* **Problem statement**
Nothing may be dropped or altered: reproduce all the data.
BEGIN Data
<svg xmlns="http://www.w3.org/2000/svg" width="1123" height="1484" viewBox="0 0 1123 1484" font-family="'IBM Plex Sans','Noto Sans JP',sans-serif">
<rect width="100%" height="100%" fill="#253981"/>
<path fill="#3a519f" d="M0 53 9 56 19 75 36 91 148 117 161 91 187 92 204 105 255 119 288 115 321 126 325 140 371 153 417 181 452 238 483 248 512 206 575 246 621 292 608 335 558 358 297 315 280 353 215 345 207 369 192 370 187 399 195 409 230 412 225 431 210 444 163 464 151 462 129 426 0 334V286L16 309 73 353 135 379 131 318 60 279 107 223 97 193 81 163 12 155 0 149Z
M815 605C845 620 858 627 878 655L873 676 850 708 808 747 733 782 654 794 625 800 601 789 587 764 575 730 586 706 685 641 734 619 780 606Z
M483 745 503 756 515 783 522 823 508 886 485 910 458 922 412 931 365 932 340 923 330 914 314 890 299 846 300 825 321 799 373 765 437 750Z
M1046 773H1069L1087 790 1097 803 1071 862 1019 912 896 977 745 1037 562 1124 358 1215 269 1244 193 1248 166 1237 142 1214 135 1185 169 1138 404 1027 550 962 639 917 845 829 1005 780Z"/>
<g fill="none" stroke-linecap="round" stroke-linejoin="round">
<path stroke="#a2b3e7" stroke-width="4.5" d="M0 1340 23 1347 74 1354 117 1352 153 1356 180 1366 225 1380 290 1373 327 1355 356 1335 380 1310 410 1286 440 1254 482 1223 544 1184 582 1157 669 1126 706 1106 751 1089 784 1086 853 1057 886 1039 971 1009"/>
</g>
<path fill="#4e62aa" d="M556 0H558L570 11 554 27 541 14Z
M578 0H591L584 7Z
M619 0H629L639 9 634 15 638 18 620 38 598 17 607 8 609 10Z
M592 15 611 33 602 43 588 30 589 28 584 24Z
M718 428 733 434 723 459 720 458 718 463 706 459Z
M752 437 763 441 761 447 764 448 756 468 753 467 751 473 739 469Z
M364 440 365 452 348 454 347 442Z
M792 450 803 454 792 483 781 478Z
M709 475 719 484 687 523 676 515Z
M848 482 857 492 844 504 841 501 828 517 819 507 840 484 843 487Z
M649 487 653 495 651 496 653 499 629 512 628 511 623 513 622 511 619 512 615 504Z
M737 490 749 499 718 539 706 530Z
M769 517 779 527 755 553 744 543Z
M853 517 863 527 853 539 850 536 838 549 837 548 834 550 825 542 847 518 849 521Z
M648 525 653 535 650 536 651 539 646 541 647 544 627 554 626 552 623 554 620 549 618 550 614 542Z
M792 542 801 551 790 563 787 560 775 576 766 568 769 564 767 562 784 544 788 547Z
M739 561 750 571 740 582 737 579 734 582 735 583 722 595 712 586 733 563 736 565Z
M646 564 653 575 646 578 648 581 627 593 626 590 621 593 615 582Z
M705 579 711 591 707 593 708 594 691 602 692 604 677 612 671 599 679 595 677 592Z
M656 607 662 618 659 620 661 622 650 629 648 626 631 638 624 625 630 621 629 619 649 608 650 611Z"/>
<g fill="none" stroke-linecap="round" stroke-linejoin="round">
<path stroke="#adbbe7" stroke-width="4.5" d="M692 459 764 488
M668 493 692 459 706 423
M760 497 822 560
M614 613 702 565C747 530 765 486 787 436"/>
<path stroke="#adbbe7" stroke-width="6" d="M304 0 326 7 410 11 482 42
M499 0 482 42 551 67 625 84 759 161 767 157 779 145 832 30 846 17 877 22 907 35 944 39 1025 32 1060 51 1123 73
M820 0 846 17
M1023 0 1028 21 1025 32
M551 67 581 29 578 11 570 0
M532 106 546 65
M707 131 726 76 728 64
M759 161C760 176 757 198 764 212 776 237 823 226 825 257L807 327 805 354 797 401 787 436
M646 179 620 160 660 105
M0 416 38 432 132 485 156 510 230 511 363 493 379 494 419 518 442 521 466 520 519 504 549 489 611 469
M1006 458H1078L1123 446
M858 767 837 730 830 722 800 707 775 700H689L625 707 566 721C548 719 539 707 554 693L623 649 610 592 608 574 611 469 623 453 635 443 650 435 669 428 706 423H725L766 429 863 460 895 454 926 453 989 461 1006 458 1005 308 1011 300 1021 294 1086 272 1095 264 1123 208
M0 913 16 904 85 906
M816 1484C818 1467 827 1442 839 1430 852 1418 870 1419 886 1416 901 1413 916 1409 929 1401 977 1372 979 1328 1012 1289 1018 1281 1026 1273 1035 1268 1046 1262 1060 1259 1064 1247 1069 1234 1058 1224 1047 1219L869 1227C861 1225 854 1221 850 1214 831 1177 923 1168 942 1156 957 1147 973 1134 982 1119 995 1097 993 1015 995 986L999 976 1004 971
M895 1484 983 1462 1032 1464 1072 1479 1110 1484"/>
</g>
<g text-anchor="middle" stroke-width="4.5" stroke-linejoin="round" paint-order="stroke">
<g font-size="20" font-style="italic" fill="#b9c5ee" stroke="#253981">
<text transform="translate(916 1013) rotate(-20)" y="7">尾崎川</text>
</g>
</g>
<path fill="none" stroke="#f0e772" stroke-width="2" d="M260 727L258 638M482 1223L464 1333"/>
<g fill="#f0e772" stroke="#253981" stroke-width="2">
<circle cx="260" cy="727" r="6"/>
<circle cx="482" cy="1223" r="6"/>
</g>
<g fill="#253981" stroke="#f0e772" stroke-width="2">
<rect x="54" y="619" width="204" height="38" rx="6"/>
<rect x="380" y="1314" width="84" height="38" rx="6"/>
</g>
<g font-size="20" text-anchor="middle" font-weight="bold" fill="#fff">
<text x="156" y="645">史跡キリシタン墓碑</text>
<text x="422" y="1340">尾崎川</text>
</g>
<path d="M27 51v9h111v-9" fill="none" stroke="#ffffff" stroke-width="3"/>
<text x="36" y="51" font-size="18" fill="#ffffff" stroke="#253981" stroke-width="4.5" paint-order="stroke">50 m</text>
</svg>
END Data
* **Task response**
<svg xmlns="http://www.w3.org/2000/svg" width="1123" height="1484" viewBox="0 0 1123 1484" font-family="'IBM Plex Sans','Noto Sans JP',sans-serif">
<rect width="100%" height="100%" fill="#253981"/>
<path fill="#3a519f" d="M0 53 9 56 19 75 36 91 148 117 161 91 187 92 204 105 255 119 288 115 321 126 325 140 371 153 417 181 452 238 483 248 512 206 575 246 621 292 608 335 558 358 297 315 280 353 215 345 207 369 192 370 187 399 195 409 230 412 225 431 210 444 163 464 151 462 129 426 0 334V286L16 309 73 353 135 379 131 318 60 279 107 223 97 193 81 163 12 155 0 149Z
M815 605C845 620 858 627 878 655L873 676 850 708 808 747 733 782 654 794 625 800 601 789 587 764 575 730 586 706 685 641 734 619 780 606Z
M483 745 503 756 515 783 522 823 508 886 485 910 458 922 412 931 365 932 340 923 330 914 314 890 299 846 300 825 321 799 373 765 437 750Z
M1046 773H1069L1087 790 1097 803 1071 862 1019 912 896 977 745 1037 562 1124 358 1215 269 1244 193 1248 166 1237 142 1214 135 1185 169 1138 404 1027 550 962 639 917 845 829 1005 780Z"/>
<g fill="none" stroke-linecap="round" stroke-linejoin="round">
<path stroke="#a2b3e7" stroke-width="4.5" d="M0 1340 23 1347 74 1354 117 1352 153 1356 180 1366 225 1380 290 1373 327 1355 356 1335 380 1310 410 1286 440 1254 482 1223 544 1184 582 1157 669 1126 706 1106 751 1089 784 1086 853 1057 886 1039 971 1009"/>
</g>
<path fill="#4e62aa" d="M556 0H558L570 11 554 27 541 14Z
M578 0H591L584 7Z
M619 0H629L639 9 634 15 638 18 620 38 598 17 607 8 609 10Z
M592 15 611 33 602 43 588 30 589 28 584 24Z
M718 428 733 434 723 459 720 458 718 463 706 459Z
M752 437 763 441 761 447 764 448 756 468 753 467 751 473 739 469Z
M364 440 365 452 348 454 347 442Z
M792 450 803 454 792 483 781 478Z
M709 475 719 484 687 523 676 515Z
M848 482 857 492 844 504 841 501 828 517 819 507 840 484 843 487Z
M649 487 653 495 651 496 653 499 629 512 628 511 623 513 622 511 619 512 615 504Z
M737 490 749 499 718 539 706 530Z
M769 517 779 527 755 553 744 543Z
M853 517 863 527 853 539 850 536 838 549 837 548 834 550 825 542 847 518 849 521Z
M648 525 653 535 650 536 651 539 646 541 647 544 627 554 626 552 623 554 620 549 618 550 614 542Z
M792 542 801 551 790 563 787 560 775 576 766 568 769 564 767 562 784 544 788 547Z
M739 561 750 571 740 582 737 579 734 582 735 583 722 595 712 586 733 563 736 565Z
M646 564 653 575 646 578 648 581 627 593 626 590 621 593 615 582Z
M705 579 711 591 707 593 708 594 691 602 692 604 677 612 671 599 679 595 677 592Z
M656 607 662 618 659 620 661 622 650 629 648 626 631 638 624 625 630 621 629 619 649 608 650 611Z"/>
<g fill="none" stroke-linecap="round" stroke-linejoin="round">
<path stroke="#adbbe7" stroke-width="4.5" d="M692 459 764 488
M668 493 692 459 706 423
M760 497 822 560
M614 613 702 565C747 530 765 486 787 436"/>
<path stroke="#adbbe7" stroke-width="6" d="M304 0 326 7 410 11 482 42
M499 0 482 42 551 67 625 84 759 161 767 157 779 145 832 30 846 17 877 22 907 35 944 39 1025 32 1060 51 1123 73
M820 0 846 17
M1023 0 1028 21 1025 32
M551 67 581 29 578 11 570 0
M532 106 546 65
M707 131 726 76 728 64
M759 161C760 176 757 198 764 212 776 237 823 226 825 257L807 327 805 354 797 401 787 436
M646 179 620 160 660 105
M0 416 38 432 132 485 156 510 230 511 363 493 379 494 419 518 442 521 466 520 519 504 549 489 611 469
M1006 458H1078L1123 446
M858 767 837 730 830 722 800 707 775 700H689L625 707 566 721C548 719 539 707 554 693L623 649 610 592 608 574 611 469 623 453 635 443 650 435 669 428 706 423H725L766 429 863 460 895 454 926 453 989 461 1006 458 1005 308 1011 300 1021 294 1086 272 1095 264 1123 208
M0 913 16 904 85 906
M816 1484C818 1467 827 1442 839 1430 852 1418 870 1419 886 1416 901 1413 916 1409 929 1401 977 1372 979 1328 1012 1289 1018 1281 1026 1273 1035 1268 1046 1262 1060 1259 1064 1247 1069 1234 1058 1224 1047 1219L869 1227C861 1225 854 1221 850 1214 831 1177 923 1168 942 1156 957 1147 973 1134 982 1119 995 1097 993 1015 995 986L999 976 1004 971
M895 1484 983 1462 1032 1464 1072 1479 1110 1484"/>
</g>
<g text-anchor="middle" stroke-width="4.5" stroke-linejoin="round" paint-order="stroke">
<g font-size="20" font-style="italic" fill="#b9c5ee" stroke="#253981">
<text transform="translate(916 1013) rotate(-20)" y="7">尾崎川</text>
</g>
</g>
<path fill="none" stroke="#f0e772" stroke-width="2" d="M260 727L258 638M482 1223L464 1333"/>
<g fill="#f0e772" stroke="#253981" stroke-width="2">
<circle cx="260" cy="727" r="6"/>
<circle cx="482" cy="1223" r="6"/>
</g>
<g fill="#253981" stroke="#f0e772" stroke-width="2">
<rect x="54" y="619" width="204" height="38" rx="6"/>
<rect x="380" y="1314" width="84" height="38" rx="6"/>
</g>
<g font-size="20" text-anchor="middle" font-weight="bold" fill="#fff">
<text x="156" y="645">史跡キリシタン墓碑</text>
<text x="422" y="1340">尾崎川</text>
</g>
<path d="M27 51v9h111v-9" fill="none" stroke="#ffffff" stroke-width="3"/>
<text x="36" y="51" font-size="18" fill="#ffffff" stroke="#253981" stroke-width="4.5" paint-order="stroke">50 m</text>
</svg>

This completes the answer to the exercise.